Aside from the value of the proposed deal, another significant aspect is that the transaction ranks as the second-largest U.S. M&A transaction ever announced in the grocery market and the largest since SUPERVALU Inc. entered into a definitive agreement to acquire Albertson’s Inc. in a deal valued at $16.3 billion (inclusive of assumed liabilities) in January 23, 2006.

Year-to-date there have been 26 announced M&A deals involving targets in the U.S. grocery market with a total disclosed value of $14.6 billion. That dollar amount already exceeds the annual dollar amount of U.S. grocery store M&A transactions in each of the years between 2007 to 2015. Furthermore, if the current year ended at this time, it would stand as the third-best year on record for U.S. grocery store M&A value, with only 2006’s total of $16.7 billion and 1998’s total of $18.5 billion being greater.

Amazon’s largest ever acquisition at $14.6 billion

Additionally, in terms of valuation, based upon Whole Foods Market, Inc.’s EBITDA (earnings before interest, tax, depreciation and amortization) of $1.33 billion for the period of the last twelve months, the recent deal reveals a multiple of TEV (Total Enterprise Value)/EBITDA of nearly 11x.
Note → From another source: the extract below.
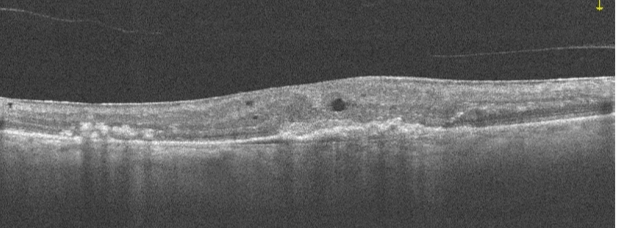
Macular scan; OCT line scan — The scan shows age-related macular degeneration (AMD).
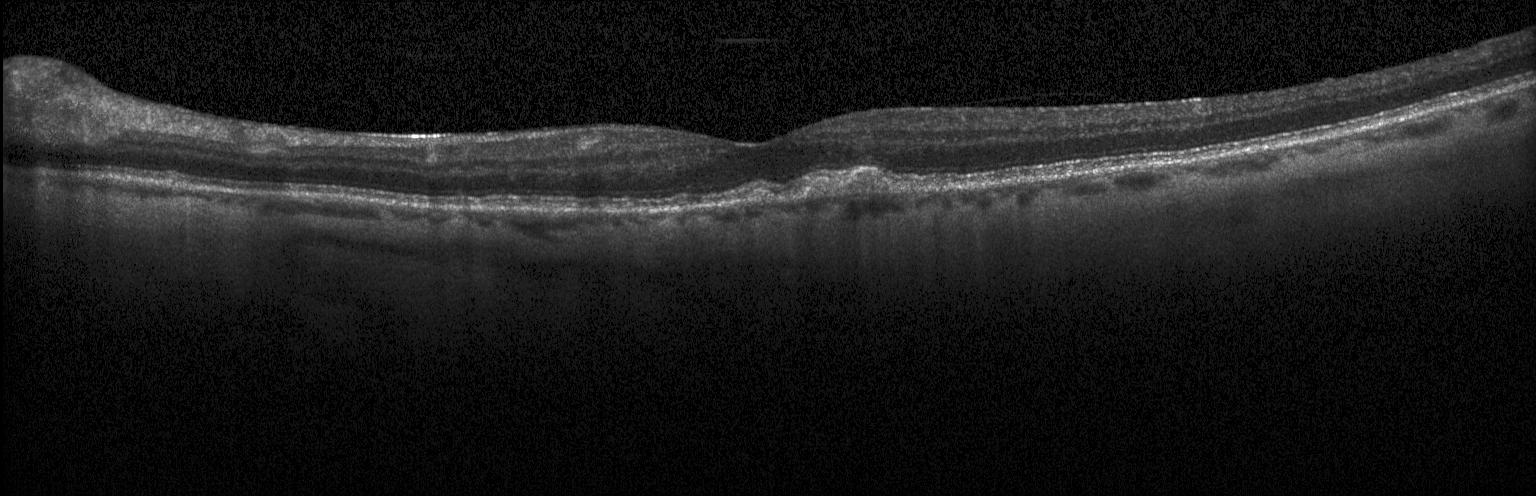 Through the macula, OCT line scan, spectral-domain OCT.
Dx: a choroidal neovascular membrane.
That stands as the fifth highest valuation among U.S. grocery stores M&A deals above $1 billion in disclosed value.

Leading U.S. Grocery Stores Industry M&A Transactions

Leading U.S. Grocery Stores Industry M&A Transactions

Source: S&P Global Market Intelligence, June 21, 2017

U.S. Grocery Stores M&A Deals -- Greater than $1 billion and Rank by Target’s TEV/EBITDA Multiple

U.S. Grocery Stores M&A Deals

Source: S&P Global Market Intelligence, June 21, 2017

This proposed acquisition has also triggered a reaction in the market-perceived credit quality in the industry.  The median one-year probability of default (PD) for the food retail industry within the United States, as measured by S&P Global Market Intelligence’s PD Model Market Signals, displayed a notable increase in risk immediately after the acquisition was announced and then climbed higher in the following week.

One Year Probability of Default

The median one-year PD sat at 3.73% on June 15, and deteriorated by 14% to 4.26% on June 16, finishing at 4.85% on June 23, a 30% rise overall. This model, which is influenced by the company’s stock performance as well as financial and systemic risk variables, demonstrates that the market is perhaps cautious about the prospects of the food retail industry in light of Amazon’s increasing footprint in the food industry.  During this same period, the PD for Whole Foods saw an improvement of 63%, falling to .021% from .057% pre-announcement.

However, this is not necessarily a “done deal”. As of June 27, 2017 WFM’s stock is trading above the $42.00 per share that Amazon.com offered, a competing bid may emerge. Prior to the recent Amazon.com announcement, a number of potential suitors - from private equity buyers to strategic buyers such as such grocers The Kroger Co. or Albertson Companies, Inc. – were named as possible acquirers of Whole Foods Market. While historically competing or unsolicited M&A bids are often unsuccessful, the fact that the target’s current price stands above the buyer’s offer price suggests that the market may be looking for a rival bid for the company. We will be closely watching whether such a development occurs.